__SOURCE DOCUMENT__.
Fatima (, died 1246), was a senior office holder in the Mongol Empire of the thirteenth century and a favourite of empress Töregene Khatun.

Fatima was originally a Tajik or Persian captive from the Middle Eastern campaign. She was a Shia Muslim who was deported from the Shia shrine of Mashhad to the Mongolian Plateau, where she became the favorite of Töregene Khatun.

In 1241, after the death of Ögedei Khan, power passed to the hands of one of his widows, Möge Khatun, previously one of Genghis Khan's wives. In the spring of 1242, however, Töregene Khatun assumed complete power as regent with the support of Chagatai and her sons with the title Great Khatun and replaced the ministers of Ögödei with her own. Her most important cabinet member was Fatima.
Abd-ur-Rahman was put in charge of general administration in North China, while Fatima came to a very powerful position at the Mongol court. A minister post was very unusual for a woman in the 13th-century.

In 1246, Töregene's son Güyük Khan came to power, and Töregene resigned from regency. Despite her role in ensuring Güyük's election as Khagan, the relationship between Töregene and Güyük was bad. Güyük's brother Koden accused Fatima of using witchcraft to damage his health. When Koden died a few months later, Güyük insisted that his mother hand Fatima over for execution.

__EXPLORE THE MATERIAL__.
a - According to the text about Fatima, from which shrine was she deported to the Mongolian Plateau?
b - Rewrite the passage of the text about Fatima from "Fatima was originally" to "in the 13th-century.", changing "Mongolian Plateau" to "Mongolian steppe".

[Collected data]
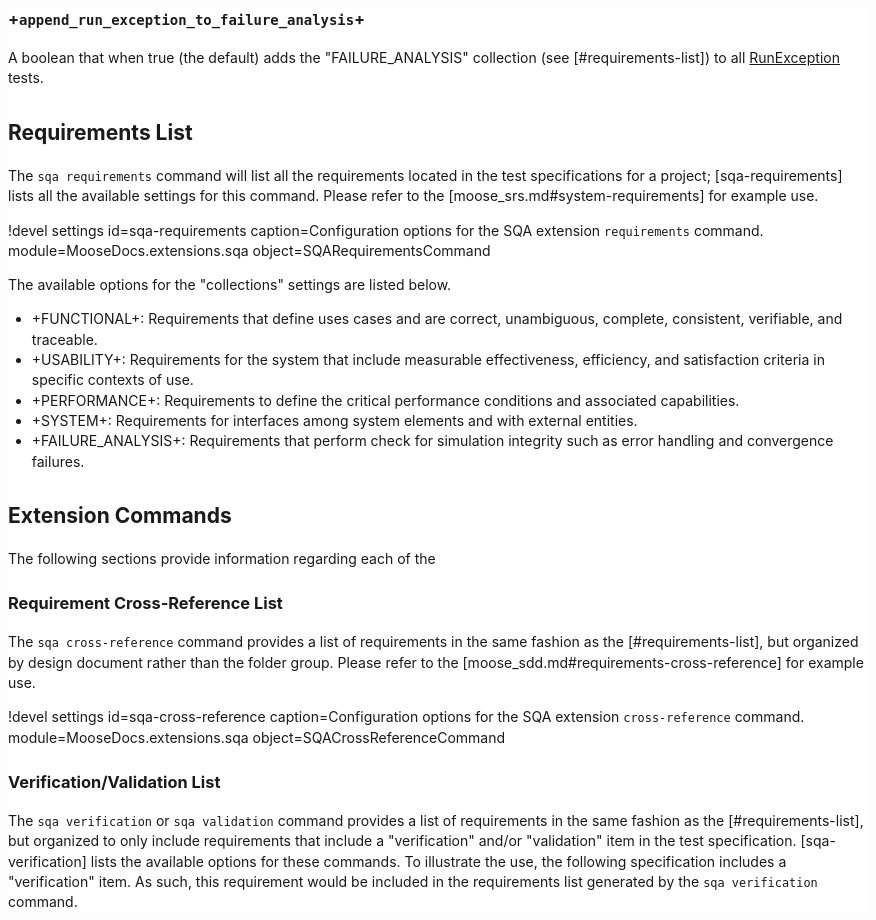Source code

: ### +`append_run_exception_to_failure_analysis`+

A boolean that when true (the default) adds the "FAILURE_ANALYSIS" collection (see [#requirements-list])
to all [RunException](framework_stp.md#approval-requirements) tests.

## Requirements List

The `sqa requirements` command will list all the requirements located in the test specifications
for a project; [sqa-requirements] lists all the available settings for this command. Please
refer to the [moose_srs.md#system-requirements] for example use.

!devel settings id=sqa-requirements
                caption=Configuration options for the SQA extension `requirements` command.
                module=MooseDocs.extensions.sqa
                object=SQARequirementsCommand

The available options for the "collections" settings are listed below.

- +FUNCTIONAL+: Requirements that define uses cases and are correct, unambiguous, complete,
  consistent, verifiable, and traceable.
- +USABILITY+: Requirements for the system that include measurable effectiveness, efficiency, and
  satisfaction criteria in specific contexts of use.
- +PERFORMANCE+: Requirements to define the critical performance conditions and associated
  capabilities.
- +SYSTEM+: Requirements for interfaces among system elements and with external entities.
- +FAILURE_ANALYSIS+: Requirements that perform check for simulation integrity such as error handling
  and convergence failures.

## Extension Commands

The following sections provide information regarding each of the

### Requirement Cross-Reference List

The `sqa cross-reference` command provides a list of requirements in the same fashion as the
[#requirements-list], but organized by design document rather than the folder group. Please
refer to the [moose_sdd.md#requirements-cross-reference] for example use.

!devel settings id=sqa-cross-reference
                caption=Configuration options for the SQA extension `cross-reference` command.
                module=MooseDocs.extensions.sqa
                object=SQACrossReferenceCommand

### Verification/Validation List

The `sqa verification` or `sqa validation` command provides a list of requirements in the same
fashion as the [#requirements-list], but organized to only include requirements that include
a "verification" and/or "validation" item in the test specification. [sqa-verification] lists
the available options for these commands. To illustrate the use, the following
specification includes a "verification" item. As such, this requirement would be included in
the requirements list generated by the `sqa verification` command.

__ANSWERS TO EACH TASK__.
a - She was deported from the Shia shrine of Mashhad.

b -
Fatima was originally a Tajik or Persian captive from the Middle Eastern campaign. She was a Shia Muslim who was deported from the Shia shrine of Mashhad to the Mongolian steppe, where she became the favorite of Töregene Khatun.

In 1241, after the death of Ögedei Khan, power passed to the hands of one of his widows, Möge Khatun, previously one of Genghis Khan's wives. In the spring of 1242, however, Töregene Khatun assumed complete power as regent with the support of Chagatai and her sons with the title Great Khatun and replaced the ministers of Ögödei with her own. Her most important cabinet member was Fatima.
Abd-ur-Rahman was put in charge of general administration in North China, while Fatima came to a very powerful position at the Mongol court. A minister post was very unusual for a woman in the 13th-century.